Alors que les États-Unis et la France voudraient éliminer Bachar -el -Assad du processus, ce qui est profondément irréaliste, le conseil de sécurité de l’ONU du 17 août 2015 – dont la France est l’un des cinq membres permanents-, a affirmé, à l’unanimité, « que la seule solution durable à la crise actuelle en Syrie est un processus politique sans exclusive qui soit dirigé par les Syriens et qui réponde concrètement aux aspirations légitimes du peuple syrien en vue d’obtenir l’application intégrale des dispositions du Communiqué de Genève du 30 juin 2012». Ces dispositions devraient permettre « l’établissement d’un organe gouvernemental de transition », «la participation de tous les groupes […] à un dialogue national « significatif » et « des élections multipartites libres et équitables ».

La Turquie et la France

La Turquie – qui achète le pétrole de Daesh – alimente le commerce des armes, préfère bombarder le peuple kurde, son ennemi héréditaire, plutôt que les terroristes de l’Etat Islamique, et ferme les yeux sur le flot de djihadistes européens et asiatiques qui traversent sans difficulté la frontière turco-syrienne…. En France, Hollande, chef de l’État a pris unilatéralement, sans vote du parlement et sans aucun mandat de l’ONU la décision de vols de reconnaissance le 7 septembre dernier, vite suivis de frappes aériennes. Mais cette position – qui conditionne toute négociation au départ préalable de Bachar-el-Assad – est irréaliste. Elle déroge aux principes élémentaires de l’action diplomatique.
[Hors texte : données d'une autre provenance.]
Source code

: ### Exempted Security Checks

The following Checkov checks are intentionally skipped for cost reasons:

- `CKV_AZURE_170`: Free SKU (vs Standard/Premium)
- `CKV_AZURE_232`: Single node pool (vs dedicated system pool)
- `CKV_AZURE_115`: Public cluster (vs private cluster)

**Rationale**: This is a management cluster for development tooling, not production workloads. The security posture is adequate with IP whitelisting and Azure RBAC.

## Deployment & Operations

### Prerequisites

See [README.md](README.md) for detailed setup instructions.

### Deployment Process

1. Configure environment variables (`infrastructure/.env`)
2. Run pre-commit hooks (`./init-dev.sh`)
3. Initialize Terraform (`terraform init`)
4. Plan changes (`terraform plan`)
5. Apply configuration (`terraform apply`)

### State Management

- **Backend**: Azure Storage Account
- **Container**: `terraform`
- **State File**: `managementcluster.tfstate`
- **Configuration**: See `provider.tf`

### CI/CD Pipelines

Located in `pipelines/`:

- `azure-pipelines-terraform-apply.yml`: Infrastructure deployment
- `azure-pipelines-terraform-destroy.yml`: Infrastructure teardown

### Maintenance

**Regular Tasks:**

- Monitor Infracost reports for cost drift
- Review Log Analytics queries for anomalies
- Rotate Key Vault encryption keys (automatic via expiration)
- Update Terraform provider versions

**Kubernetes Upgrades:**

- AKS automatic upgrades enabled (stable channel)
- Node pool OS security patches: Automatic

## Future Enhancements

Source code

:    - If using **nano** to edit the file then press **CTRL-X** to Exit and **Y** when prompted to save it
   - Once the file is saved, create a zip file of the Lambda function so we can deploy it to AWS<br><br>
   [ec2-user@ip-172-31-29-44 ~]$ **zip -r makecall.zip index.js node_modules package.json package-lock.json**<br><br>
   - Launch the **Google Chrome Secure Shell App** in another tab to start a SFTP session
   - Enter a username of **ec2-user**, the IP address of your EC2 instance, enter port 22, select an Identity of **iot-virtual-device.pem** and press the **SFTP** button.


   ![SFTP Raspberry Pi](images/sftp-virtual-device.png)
C’est en effet au peuple syrien souverain de mener la lutte politique interne pour se débarrasser de son dictateur.

Que faut-il faire ?

Dans cette configuration, rien n’est simple. Mais l’ennemi prioritaire doit être DAESH. La France doit soutenir le processus de paix et des négociations sans exclusive. Une coalition internationale, sous mandat de l’ONU, composée de tous les acteurs y compris Bachar-el-Assad, doit se mettre en place et se coordonner pour anéantir DAESH. Tous les pays étrangers doivent cesser leur ingérence en Syrie qu’elle soit militaire, économique, politique. Aucune intervention ne doit se faire sans l’accord explicite du gouvernement syrien. Le peuple syrien dans sa diversité doit pouvoir s’exprimer démocratiquement et la France, pays des droits de l’Homme, s’honorerait à peser de tout son poids pour cette solution. Ainsi l’apaisement progressif de ce conflit contribuerait à réduire le flot des réfugiés syriens et les départs de jeunes Français pour la Syrie dont ils reviennent totalement fanatisés et parfois prêts à des comportements d’une extrême violence aux effets désastreux comme nous l’avons vu ces jours derniers à Paris.

La solution ne peut pas se réduire à une « union nationale » sans contenu. Elle doit être politique, géostratégique, et affronter en même temps les causes structurelles de cette violence aveugle et insensée : le capitalisme sans règles, le communautarisme civilisationnel et l’intégrisme religieux.